#### Vorliegender Text

Prozess gegen prokurdischen Demonstranten

Am 1.12. fand der Prozess gegen einen prokurdischen Demonstranten am Amtsgericht Würzburg statt. Er hatte bei einem Gegenprotest gegen die türkischen Nationalist*innen der UETD ein Plakat hochgehalten mit der Aufschrift „Solidarity with the freedom fighters of Rojava. Down with IS, fundamentalism and patriarchy“. Zudem war eine kurdische Kämpferin und die kurdische Sonne abgebildet. Bei diesem Gegenprotest wurde ihm das Plakat von einem polizeilichen Greiftrupp entrissen und beschlagnahmt, wobei dieses zu Schaden kam; er wurde abgeführt, durchsucht und mit zwei Anzeigen konfrontiert. Zum einen wurde das Halten des Plakates kriminalisiert, da das Symbol der KCK vermutet wurde, zum anderen wurde ihm der falsche Vorwurf gemacht, er hätte einen Bullen beleidigt („Du kannst mich mal!“)

Beim Prozess erschienen viele solidarische Menschen im Zuschauerraum. Der Jugendrichter Krieger versuchte den politischen Kontext des Verfahrens von Anfang an zu leugnen. Als der Angeklagte zu seiner Verteidigung die Bedeutung des Gegenprotestes erläuterte und auf das faschistische Weltbild der UETD-Demonstrant*innen zu sprechen kam, wurde er abgeblockt mit den Worten „Das kann man alles im Internet nachlesen. Das ist unwichtig für den Prozess“. Auch als die Anwältin politisch argumentierte, fiel der Richter ihr ins Wort: „Plädieren können Sie später. Plädieren können Sie später. Plädieren können Sie später!“ Durch dieses Auftreten des Richters machte sich eine gewisse aufgezeizte Stimmung bemerkbar. Nachdem der Anwältin kein politisches Statement erlaubt wurde, verwies sie auf die Unglaubwürdigkeit der Polizei, die behauptete, nicht mitgeilmt zu haben, was jedoch auf kursierenden Internetvideos zu sehen ist. Hierbei ließe sich zumindest der Vorwurf der Beleidigung widerlegen. Richter und Staatsanwalt zeigten hierfür kein Interesse, der Richter meinte wortwörtlich, es sei ihm „scheißegal“; der Staatsanwalt musste einräumen, diese sehr einfach zu findenden Videos in seiner mehrmonatigen Vorbereitungszeit nicht gesehen zu haben.

########

Gestellte Aufgabe 1:
Gib die Zeilen der Auflistung vom Anfang bis einschließlich der Zeile mit „Point (185, 248) is in front.“ erneut aus und ändere dabei „stairs“ in „steps“. Alles Übrige bleibt unverändert.

#### Gegebene Daten

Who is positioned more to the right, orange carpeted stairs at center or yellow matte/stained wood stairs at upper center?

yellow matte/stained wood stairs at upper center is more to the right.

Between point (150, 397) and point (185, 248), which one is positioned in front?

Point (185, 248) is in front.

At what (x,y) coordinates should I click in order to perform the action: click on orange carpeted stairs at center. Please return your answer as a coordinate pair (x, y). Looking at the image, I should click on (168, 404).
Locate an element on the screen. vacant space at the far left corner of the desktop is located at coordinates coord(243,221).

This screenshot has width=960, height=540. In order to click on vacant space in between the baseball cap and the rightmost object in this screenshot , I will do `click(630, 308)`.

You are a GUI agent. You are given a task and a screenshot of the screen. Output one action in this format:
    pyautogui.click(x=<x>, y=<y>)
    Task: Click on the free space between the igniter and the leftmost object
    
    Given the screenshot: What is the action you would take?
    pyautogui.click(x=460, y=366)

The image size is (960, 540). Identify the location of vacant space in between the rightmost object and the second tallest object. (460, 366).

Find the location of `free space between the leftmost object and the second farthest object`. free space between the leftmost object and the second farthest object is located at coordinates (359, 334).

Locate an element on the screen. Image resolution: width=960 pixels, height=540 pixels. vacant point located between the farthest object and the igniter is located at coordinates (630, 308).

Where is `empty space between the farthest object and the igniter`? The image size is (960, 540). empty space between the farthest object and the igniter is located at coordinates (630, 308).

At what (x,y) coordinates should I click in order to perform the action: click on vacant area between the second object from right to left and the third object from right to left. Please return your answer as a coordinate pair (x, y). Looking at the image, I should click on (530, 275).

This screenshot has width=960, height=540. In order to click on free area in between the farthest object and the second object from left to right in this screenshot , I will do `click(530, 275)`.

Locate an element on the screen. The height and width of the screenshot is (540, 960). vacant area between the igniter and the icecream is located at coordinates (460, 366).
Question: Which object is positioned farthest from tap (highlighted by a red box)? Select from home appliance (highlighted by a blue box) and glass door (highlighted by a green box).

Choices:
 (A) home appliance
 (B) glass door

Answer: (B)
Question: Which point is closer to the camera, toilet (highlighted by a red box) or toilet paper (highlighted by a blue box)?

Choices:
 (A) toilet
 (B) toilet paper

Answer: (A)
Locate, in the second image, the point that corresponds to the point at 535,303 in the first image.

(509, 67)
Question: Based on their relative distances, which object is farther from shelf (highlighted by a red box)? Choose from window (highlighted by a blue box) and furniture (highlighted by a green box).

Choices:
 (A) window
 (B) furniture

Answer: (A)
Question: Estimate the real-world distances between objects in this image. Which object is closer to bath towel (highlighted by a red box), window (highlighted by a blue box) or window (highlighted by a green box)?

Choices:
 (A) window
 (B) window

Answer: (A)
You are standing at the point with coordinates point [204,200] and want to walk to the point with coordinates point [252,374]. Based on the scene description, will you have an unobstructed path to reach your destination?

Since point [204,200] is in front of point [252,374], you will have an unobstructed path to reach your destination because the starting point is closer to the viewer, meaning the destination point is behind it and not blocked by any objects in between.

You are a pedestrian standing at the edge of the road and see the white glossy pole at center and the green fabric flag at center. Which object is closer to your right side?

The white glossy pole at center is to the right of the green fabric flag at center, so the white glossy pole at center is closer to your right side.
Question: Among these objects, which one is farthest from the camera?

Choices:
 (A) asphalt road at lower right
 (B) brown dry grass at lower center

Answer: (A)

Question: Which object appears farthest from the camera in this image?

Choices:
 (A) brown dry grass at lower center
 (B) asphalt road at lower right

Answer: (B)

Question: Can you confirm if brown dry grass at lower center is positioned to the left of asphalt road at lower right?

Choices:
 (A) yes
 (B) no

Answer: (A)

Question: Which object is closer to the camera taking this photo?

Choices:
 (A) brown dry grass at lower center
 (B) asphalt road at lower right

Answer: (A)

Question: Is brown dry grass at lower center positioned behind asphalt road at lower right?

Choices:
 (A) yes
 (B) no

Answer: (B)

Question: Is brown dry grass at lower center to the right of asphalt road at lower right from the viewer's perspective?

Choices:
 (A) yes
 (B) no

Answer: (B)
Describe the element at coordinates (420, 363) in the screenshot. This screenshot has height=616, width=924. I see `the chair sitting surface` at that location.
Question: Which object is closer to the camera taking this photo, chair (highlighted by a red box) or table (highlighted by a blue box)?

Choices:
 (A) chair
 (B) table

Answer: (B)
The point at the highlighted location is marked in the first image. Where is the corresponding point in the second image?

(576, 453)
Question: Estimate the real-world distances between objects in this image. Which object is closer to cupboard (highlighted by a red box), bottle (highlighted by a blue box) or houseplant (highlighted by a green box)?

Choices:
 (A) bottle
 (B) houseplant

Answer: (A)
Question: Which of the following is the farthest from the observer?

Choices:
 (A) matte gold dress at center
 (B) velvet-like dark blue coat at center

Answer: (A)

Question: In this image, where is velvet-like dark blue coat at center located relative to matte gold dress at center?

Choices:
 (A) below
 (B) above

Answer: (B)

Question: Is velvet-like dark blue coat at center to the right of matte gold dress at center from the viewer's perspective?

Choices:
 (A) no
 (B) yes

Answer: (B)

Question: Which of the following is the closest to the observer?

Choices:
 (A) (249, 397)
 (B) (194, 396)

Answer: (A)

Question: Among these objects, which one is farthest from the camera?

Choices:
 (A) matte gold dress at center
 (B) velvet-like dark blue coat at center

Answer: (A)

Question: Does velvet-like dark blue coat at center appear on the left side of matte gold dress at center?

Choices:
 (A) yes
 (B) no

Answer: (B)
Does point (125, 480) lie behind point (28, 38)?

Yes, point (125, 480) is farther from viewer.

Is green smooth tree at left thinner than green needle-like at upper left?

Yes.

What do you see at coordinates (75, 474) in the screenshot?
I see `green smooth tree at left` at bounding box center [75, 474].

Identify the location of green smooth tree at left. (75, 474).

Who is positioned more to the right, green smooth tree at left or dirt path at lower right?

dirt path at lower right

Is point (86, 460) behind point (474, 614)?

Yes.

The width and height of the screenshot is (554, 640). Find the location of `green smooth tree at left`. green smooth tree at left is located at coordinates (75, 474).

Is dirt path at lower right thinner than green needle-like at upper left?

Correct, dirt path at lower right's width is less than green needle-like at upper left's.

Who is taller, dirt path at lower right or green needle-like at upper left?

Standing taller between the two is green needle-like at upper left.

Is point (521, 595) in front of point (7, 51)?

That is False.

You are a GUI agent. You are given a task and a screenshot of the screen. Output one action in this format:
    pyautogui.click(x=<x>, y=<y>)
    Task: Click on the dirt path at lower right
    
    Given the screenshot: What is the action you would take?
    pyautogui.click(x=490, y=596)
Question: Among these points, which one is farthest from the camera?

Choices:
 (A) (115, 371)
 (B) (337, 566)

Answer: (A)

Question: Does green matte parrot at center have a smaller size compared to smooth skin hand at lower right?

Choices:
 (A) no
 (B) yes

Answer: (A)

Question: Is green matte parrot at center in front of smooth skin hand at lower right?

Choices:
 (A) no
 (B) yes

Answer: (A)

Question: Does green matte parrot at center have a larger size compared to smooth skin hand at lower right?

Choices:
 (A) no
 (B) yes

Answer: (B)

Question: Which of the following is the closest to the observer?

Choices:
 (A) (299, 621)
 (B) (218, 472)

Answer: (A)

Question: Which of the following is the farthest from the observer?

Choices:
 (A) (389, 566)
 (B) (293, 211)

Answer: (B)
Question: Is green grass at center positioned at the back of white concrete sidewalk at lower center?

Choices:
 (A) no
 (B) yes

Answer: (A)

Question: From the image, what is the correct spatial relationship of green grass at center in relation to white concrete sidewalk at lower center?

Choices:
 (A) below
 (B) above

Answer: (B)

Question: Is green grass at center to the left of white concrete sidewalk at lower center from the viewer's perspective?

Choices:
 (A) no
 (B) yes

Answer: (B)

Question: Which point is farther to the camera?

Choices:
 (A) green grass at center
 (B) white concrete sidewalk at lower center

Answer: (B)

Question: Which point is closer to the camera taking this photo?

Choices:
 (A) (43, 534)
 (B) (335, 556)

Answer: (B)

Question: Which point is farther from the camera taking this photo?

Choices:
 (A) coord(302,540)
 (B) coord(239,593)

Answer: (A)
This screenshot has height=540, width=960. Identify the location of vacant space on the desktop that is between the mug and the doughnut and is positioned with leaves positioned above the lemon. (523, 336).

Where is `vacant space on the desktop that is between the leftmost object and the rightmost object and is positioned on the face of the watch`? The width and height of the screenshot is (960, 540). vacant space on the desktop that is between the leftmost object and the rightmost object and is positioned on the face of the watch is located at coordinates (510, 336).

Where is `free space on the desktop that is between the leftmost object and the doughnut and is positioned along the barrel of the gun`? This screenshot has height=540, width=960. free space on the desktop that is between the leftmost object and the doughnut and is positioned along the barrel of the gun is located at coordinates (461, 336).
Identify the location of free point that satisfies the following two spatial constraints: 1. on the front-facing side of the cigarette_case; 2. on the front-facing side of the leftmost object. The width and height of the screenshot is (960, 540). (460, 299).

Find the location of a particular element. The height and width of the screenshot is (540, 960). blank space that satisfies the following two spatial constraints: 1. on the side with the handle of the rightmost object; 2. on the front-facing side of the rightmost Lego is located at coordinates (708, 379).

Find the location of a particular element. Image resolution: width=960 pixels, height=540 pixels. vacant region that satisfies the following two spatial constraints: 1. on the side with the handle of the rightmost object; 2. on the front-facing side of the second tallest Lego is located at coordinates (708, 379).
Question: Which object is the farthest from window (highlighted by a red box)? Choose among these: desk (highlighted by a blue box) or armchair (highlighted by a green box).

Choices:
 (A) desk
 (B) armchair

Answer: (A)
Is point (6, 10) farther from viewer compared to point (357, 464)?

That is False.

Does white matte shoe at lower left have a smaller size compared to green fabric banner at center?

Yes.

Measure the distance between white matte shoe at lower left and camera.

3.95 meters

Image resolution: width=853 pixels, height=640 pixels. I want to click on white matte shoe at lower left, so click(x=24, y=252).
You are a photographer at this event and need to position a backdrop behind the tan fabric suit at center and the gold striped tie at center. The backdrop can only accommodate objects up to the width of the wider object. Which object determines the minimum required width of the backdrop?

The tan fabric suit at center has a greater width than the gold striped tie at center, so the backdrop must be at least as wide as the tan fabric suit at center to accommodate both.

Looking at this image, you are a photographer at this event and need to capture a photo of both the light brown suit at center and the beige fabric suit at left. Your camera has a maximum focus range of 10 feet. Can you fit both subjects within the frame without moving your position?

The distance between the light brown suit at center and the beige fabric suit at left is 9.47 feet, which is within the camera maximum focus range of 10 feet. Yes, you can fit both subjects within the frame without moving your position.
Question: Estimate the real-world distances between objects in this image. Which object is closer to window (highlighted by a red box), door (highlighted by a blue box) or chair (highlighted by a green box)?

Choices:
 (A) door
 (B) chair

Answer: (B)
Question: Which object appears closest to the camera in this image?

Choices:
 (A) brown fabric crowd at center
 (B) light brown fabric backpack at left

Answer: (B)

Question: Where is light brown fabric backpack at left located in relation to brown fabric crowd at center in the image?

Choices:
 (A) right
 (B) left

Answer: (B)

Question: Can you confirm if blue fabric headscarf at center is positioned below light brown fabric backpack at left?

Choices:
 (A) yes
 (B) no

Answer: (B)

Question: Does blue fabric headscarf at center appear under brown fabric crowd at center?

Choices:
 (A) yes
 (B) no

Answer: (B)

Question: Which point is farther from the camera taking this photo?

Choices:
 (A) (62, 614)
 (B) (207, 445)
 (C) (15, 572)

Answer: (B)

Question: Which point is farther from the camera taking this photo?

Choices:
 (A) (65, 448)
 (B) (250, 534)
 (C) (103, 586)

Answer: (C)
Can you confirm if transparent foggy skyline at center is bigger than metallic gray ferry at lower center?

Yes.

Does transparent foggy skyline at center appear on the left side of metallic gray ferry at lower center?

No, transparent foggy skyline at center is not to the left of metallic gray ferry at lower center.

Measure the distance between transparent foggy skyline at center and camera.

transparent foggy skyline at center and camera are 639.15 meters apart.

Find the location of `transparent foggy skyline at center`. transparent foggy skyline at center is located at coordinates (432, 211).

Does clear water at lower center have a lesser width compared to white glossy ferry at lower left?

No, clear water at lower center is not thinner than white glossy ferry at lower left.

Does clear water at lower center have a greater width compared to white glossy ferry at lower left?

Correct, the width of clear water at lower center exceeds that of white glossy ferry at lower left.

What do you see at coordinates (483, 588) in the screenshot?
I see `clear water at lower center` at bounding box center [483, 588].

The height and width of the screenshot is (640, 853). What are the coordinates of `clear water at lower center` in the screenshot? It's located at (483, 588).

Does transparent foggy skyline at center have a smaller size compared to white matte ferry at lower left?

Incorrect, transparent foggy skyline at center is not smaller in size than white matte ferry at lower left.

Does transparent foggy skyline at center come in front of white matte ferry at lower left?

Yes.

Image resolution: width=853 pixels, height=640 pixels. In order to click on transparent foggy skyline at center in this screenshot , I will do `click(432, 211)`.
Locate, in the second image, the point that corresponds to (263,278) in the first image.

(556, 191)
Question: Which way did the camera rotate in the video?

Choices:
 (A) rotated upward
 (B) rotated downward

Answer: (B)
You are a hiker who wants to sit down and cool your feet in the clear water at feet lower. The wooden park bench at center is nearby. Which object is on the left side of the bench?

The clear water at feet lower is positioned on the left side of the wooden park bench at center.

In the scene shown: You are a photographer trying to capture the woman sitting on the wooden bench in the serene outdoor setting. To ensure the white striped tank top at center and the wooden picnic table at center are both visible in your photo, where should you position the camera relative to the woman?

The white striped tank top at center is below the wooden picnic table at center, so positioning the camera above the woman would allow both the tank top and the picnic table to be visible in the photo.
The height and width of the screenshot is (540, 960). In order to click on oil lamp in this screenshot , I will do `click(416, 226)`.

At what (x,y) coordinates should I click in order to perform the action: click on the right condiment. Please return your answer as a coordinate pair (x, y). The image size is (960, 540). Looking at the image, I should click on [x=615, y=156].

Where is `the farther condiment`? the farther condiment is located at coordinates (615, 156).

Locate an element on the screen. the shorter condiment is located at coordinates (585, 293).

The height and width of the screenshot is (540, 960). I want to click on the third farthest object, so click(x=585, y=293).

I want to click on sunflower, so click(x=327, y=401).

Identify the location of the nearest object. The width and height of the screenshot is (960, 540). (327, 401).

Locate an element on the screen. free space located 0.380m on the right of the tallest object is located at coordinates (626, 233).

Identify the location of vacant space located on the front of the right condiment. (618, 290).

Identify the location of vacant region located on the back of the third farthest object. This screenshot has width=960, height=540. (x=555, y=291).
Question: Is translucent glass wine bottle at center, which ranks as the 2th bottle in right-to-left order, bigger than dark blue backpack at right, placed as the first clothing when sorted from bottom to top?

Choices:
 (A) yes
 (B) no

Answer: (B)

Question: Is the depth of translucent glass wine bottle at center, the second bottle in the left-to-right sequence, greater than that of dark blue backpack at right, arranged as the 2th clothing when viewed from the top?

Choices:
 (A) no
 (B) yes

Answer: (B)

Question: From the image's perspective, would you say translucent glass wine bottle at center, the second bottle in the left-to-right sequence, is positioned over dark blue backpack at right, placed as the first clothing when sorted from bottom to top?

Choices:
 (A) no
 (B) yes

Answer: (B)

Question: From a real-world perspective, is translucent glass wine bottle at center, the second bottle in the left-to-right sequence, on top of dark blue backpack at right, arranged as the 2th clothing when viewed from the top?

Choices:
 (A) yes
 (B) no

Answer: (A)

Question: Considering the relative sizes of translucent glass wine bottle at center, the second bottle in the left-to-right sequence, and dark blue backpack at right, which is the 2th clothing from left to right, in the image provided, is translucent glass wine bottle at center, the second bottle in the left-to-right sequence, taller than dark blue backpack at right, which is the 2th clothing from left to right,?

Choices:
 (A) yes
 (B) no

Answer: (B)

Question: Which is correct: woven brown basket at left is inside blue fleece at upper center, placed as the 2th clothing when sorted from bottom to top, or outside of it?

########

Gestellte Aufgabe 2:
Führe den Bericht über den Prozess gegen den prokurdischen Demonstranten dort weiter, wo er aufhört.

Antwortfeld 1:
Who is positioned more to the right, orange carpeted steps at center or yellow matte/stained wood steps at upper center?

yellow matte/stained wood steps at upper center is more to the right.

Between point (150, 397) and point (185, 248), which one is positioned in front?

Point (185, 248) is in front.

Antwortfeld 2:
Der erste Bullenzeuge Horn wurde angehört. Das Gespräch zwischen Richter und Bulle lief ähnlich angespannt wie zuvor mit dem Angeklagten. Das liegt an der rhetorischen Unfähigkeit des Bullen, der die Fragen nicht konkret beantwortete und ausschwiff, wodurch der Richter wütend wurde. Letztlich sagte er, dass er keine Beleidigung gegen seinen Kollegen Kopp mitbekommen habe, obwohl er die ganze Zeit etwa 1-2 Meter vom Angeklagten entfernt stand.

Als schließlich der zweite Bullenzeuge und angeblich Geschädigter Kopp aussagte, gipfelte die Peinlichkeit für die Staatsanwaltschaft. Zur Beleidigung meinte er, dass diese nie gefallen sei. Als der Richter darauf hinwies, dass dies in der Anklage stehe und die schriftliche Aussage des Bullen diesen Vorwurf beinhaltete, fragte der Bulle: „Das hab ich gesagt?“ Offensichtlich war damit der Anklagepunkt der Beleidigung falsch und die Unterstellung gegenüber dem Angeklagten willkürlich. Als der Staatsanwalt merkte, dass sich die Chancen für den Angeklagten verbesserten, versuchte er dem Bullen „auf die Sprünge zu helfen“, indem er suggestive Fragen stellte und sich doch noch erhoffte, er würde den Angeklagten beschuldigen („Sind Sie sich wirklich ganz sicher? Gibt es nicht doch noch ein paar Kollegen, die das mitbekommen hätten?“) Hier zeigte sich mal wieder der eiserne Willen der Staatsanwaltschaft, Menschen, die in einem politischen Prozess stehen, zu schaden, wo es nur geht. Doch nicht nur für die Anwältin, sondern auch für den Richter war dieser Punkt hinfällig geworden. Bleibt jedoch der fade Beigeschmack der Verhandlung, dass Bullen in ihren Ermittlungen lügen und konstruieren können, was sie wollen.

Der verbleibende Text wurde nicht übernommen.